One affected area is Mubagwashe in Masvingo Rural District. But with the SEFF project, water scarcity challenges in the area will soon be a thing of the past thanks to water harvesting methods such as the construction of a weir dam.
For some time, people in Mubagwashe have not had enough water for agricultural and household use. Nearby waterpoints for livestock and gardening dry up soon after the rainy season, forcing villagers to walk more than 5km to the nearest water source. A number of families within the community have been left exposed and are unable to have small backyard gardens for private consumption. Young boys and girls in the community do not have enough time for social activities or rest as they must walk long distances to access water. This is where the SEFF project steps in. The initiative aims to improve living conditions for the people in Mubagwashe by building a weir dam, among other things.
The dam will help in different ways
“The dam will help us transform our lives,” explains Pearson Chinuwe, the community chairperson for the weir dam construction in Mubagwashe. “In the past we have struggled to get water and as a result, we walk long distances to access water for our cattle. When the dam is complete, we will also be able to venture into fish farming and support our families.”

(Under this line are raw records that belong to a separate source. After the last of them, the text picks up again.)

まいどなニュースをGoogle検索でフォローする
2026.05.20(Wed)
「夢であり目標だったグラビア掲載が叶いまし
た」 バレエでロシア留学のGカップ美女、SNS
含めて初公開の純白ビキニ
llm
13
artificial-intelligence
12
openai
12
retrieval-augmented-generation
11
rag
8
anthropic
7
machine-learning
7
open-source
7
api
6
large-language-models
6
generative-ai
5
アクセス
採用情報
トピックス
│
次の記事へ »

The dam will also help them to improve their quality of life by embarking on other income-generating activities. The community is assisting in the construction of the weir dam, and everyone living within a 10km radius is set to benefit. When construction is complete, the dam will be handed over to the government.

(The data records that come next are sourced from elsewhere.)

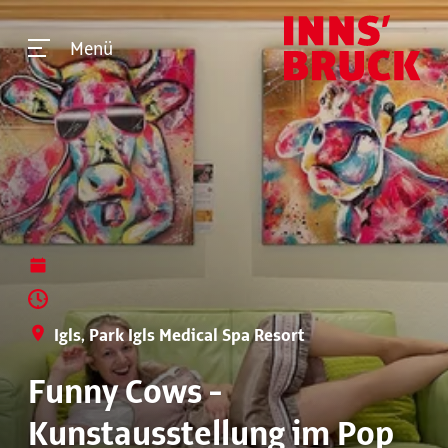
Menü
Igls, Park Igls Medical Spa Resort
Funny Cows -
Kunstausstellung im Pop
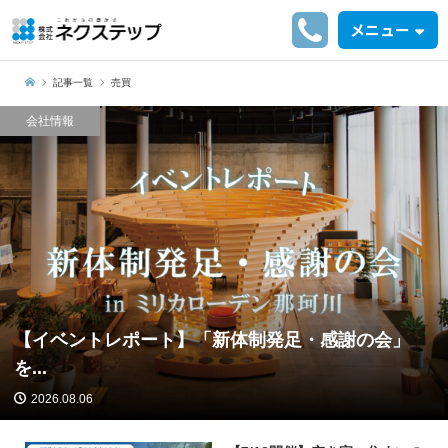
メニュー
記事一覧
売買
会社情報
【イベントレポート】「新体制発足・感謝の会」
を...
2026.08.06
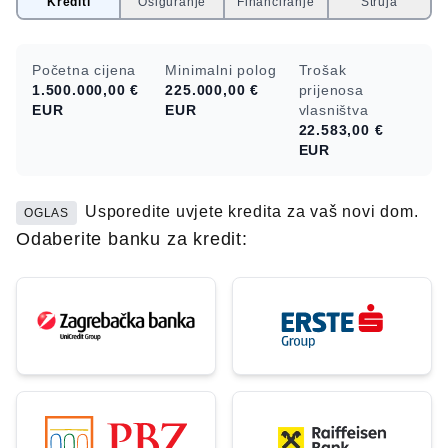
Krediti
Osiguranje
Financiranje
Struja
Početna cijena
Minimalni polog
Trošak
1.500.000,00 €
225.000,00 €
prijenosa
EUR
EUR
vlasništva
22.583,00 €
EUR
Usporedite uvjete kredita za vaš novi dom.
OGLAS
Odaberite banku za kredit:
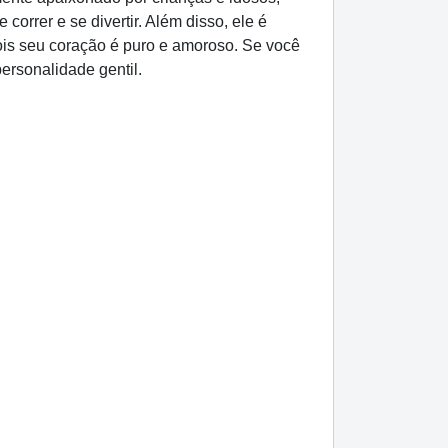
orrer e se divertir. Além disso, ele é
ois seu coração é puro e amoroso. Se você
ersonalidade gentil.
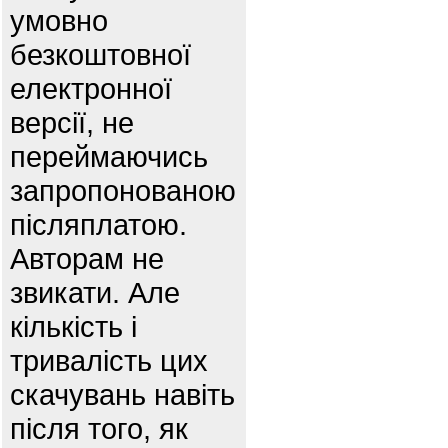
умовно
безкоштовної
електронної
версії, не
переймаючись
запропонованою
післяплатою.
Авторам не
звикати. Але
кількість і
тривалість цих
скачувань навіть
після того, як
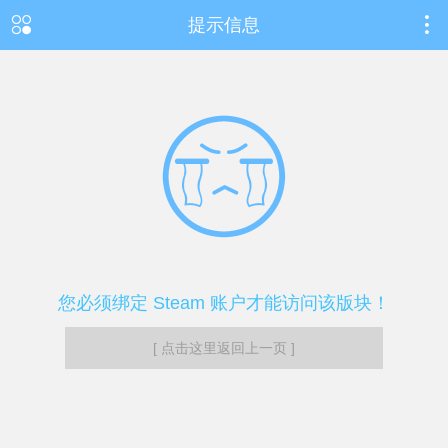
提示信息
您必须绑定 Steam 账户才能访问该版块！
[ 点击这里返回上一页 ]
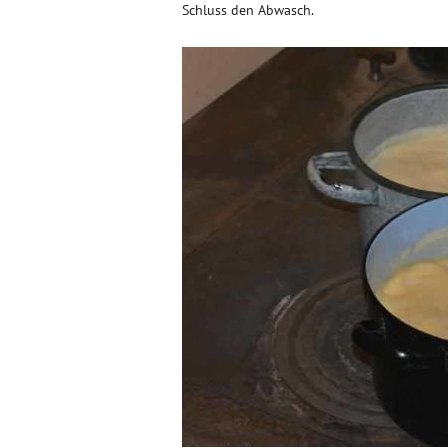
Schluss den Abwasch.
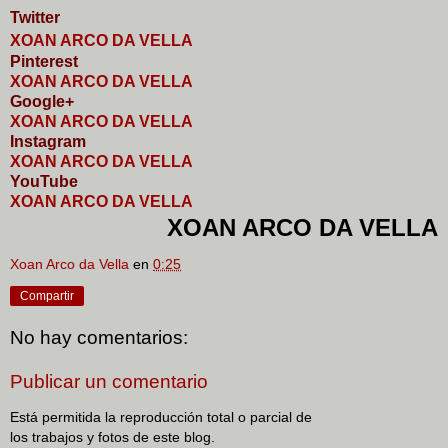
Twitter
XOAN ARCO DA VELLA
Pinterest
XOAN ARCO DA VELLA
Google+
XOAN ARCO DA VELLA
I
nstagram
XOAN ARCO DA VELLA
YouTube
XOAN ARCO DA VELLA
XOAN ARCO DA VELLA
Xoan Arco da Vella
en
0:25
Compartir
No hay comentarios:
Publicar un comentario
Está permitida la reproducción total o parcial de
los trabajos y fotos de este blog.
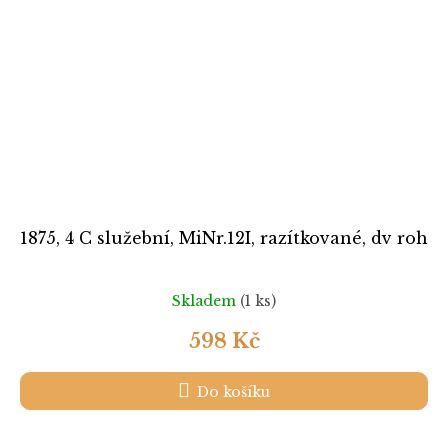
1875, 4 C služební, MiNr.12I, razítkované, dv roh
Skladem
(1 ks)
598 Kč
Do košíku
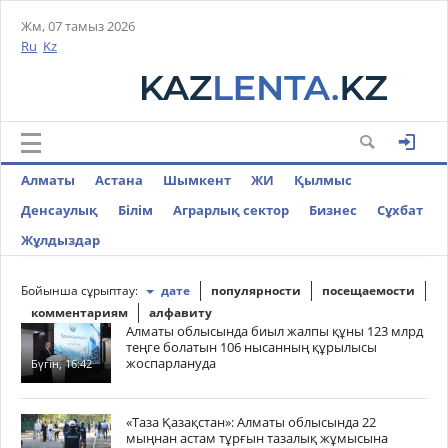
Жм, 07 тамыз 2026
Ru
Kz
Алматы
Астана
Шымкент
ЖИ
Қылмыс
Денсаулық
Білім
Аграрлық сектор
Бизнес
Cұхбат
Жұлдыздар
Бойынша сұрыптау:
дате
популярности
посещаемости
комментариям
алфавиту
Алматы облысында биыл жалпы құны 123 млрд
теңге болатын 106 нысанның құрылысы
жоспарлануда
Бүгін, 16:42
«Таза Қазақстан»: Алматы облысында 22
мыңнан астам тұрғын тазалық жұмысына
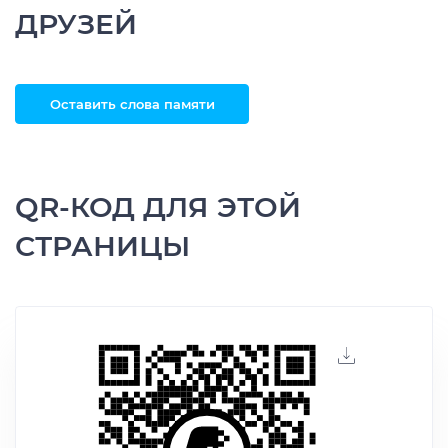
ДРУЗЕЙ
Оставить слова памяти
QR-КОД ДЛЯ ЭТОЙ
СТРАНИЦЫ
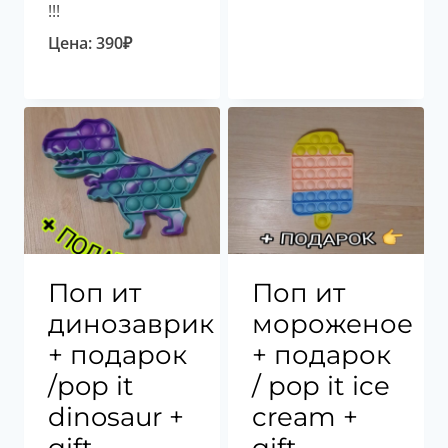
!!!
Цена:
390
₽
Поп ит
Поп ит
динозаврик
мороженое
+ подарок
+ подарок
/pop it
/ pop it ice
dinosaur +
cream +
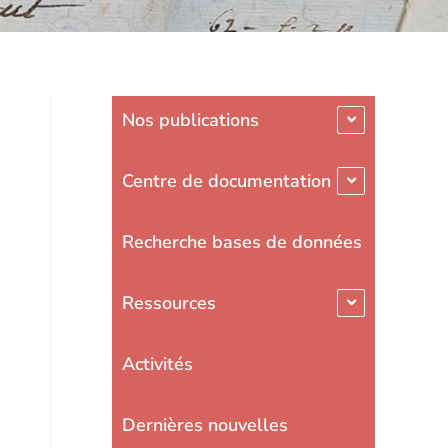
Nos publications
Centre de documentation
Recherche bases de données
Ressources
Activités
Dernières nouvelles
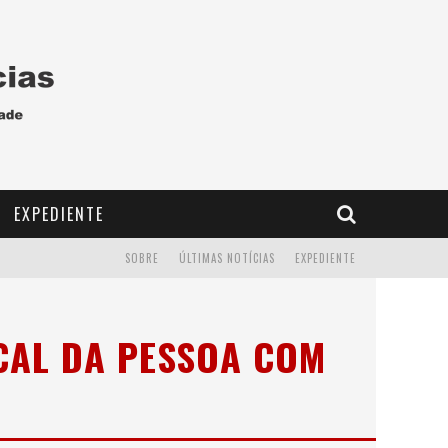
EXPEDIENTE
SOBRE
ÚLTIMAS NOTÍCIAS
EXPEDIENTE
CAL DA PESSOA COM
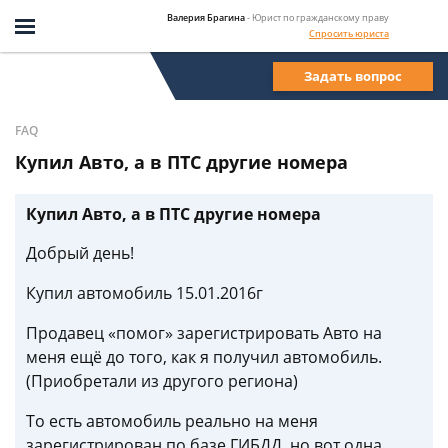
Валерия Брагина
- Юрист по гражданскому праву
Спросить юриста
Задать вопрос
FAQ
Купил Авто, а в ПТС другие номера
Купил Авто, а в ПТС другие номера
Добрый день!
Купил автомобиль 15.01.2016г
Продавец «помог» зарегистрировать Авто на
меня ещё до того, как я получил автомобиль.
(Приобретали из другого региона)
То есть автомобиль реально на меня
зарегистрирован по базе ГИБДД, но вот одна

Through the SEFF project, Terre des Hommes Italy is creating a community garden with an irrigation system and water storage tanks 100 metres away from the weir dam. It is one of three suchgardens established by the project and is an effective strategy for coping with climate shocks and improving livelihoods in drought-prone districts such as Masvingo Rural District. A total of 60 community members have been selected to benefit from the community garden.
“Through this garden, we are hopeful that we will be able to raise money for the upkeep of our families,” says Patrick Chimasha, one of the local beneficiaries. “We will be able to pay school fees for our children. The garden will improve our lives and our community. In the future, we want to plant tomatoes, vegetables, sweet potatoes, and potatoes to supply big markets in Harare.”
The three-year SEFF project is not only active in Masvingo rural district, but also in Chiredzi and Mwenezi districts. At least 6,000 people are expected to benefit from the project, which also aims to improve traditional farmer seed systems in terms of selection, storage, multiplication and utilisation. The project has 3.7 million euros in funding and is now in its second year. Dams and micro-irrigation systems are also being set up in other communities to provide food and income for households and schools. In addition, improvements will be made to high-quality crop production and selected irrigation systems, with a particular focus on the value chain of various crops and the promotion of gender equality and innovative management models with the private sector.
The project is funded by the Italian Agency for Development Cooperation (AICS) and implemented by Terre des Hommes Italy in Zimbabwe together with Co-operation for the Development of Emerging Countries – COSPE (lead partner), Sustainable Agriculture Technology (SAT), Community Technology Development Organisation (CTDO), Women and Land in Zimbabwe (WLZ) and Rete Semi Rurali.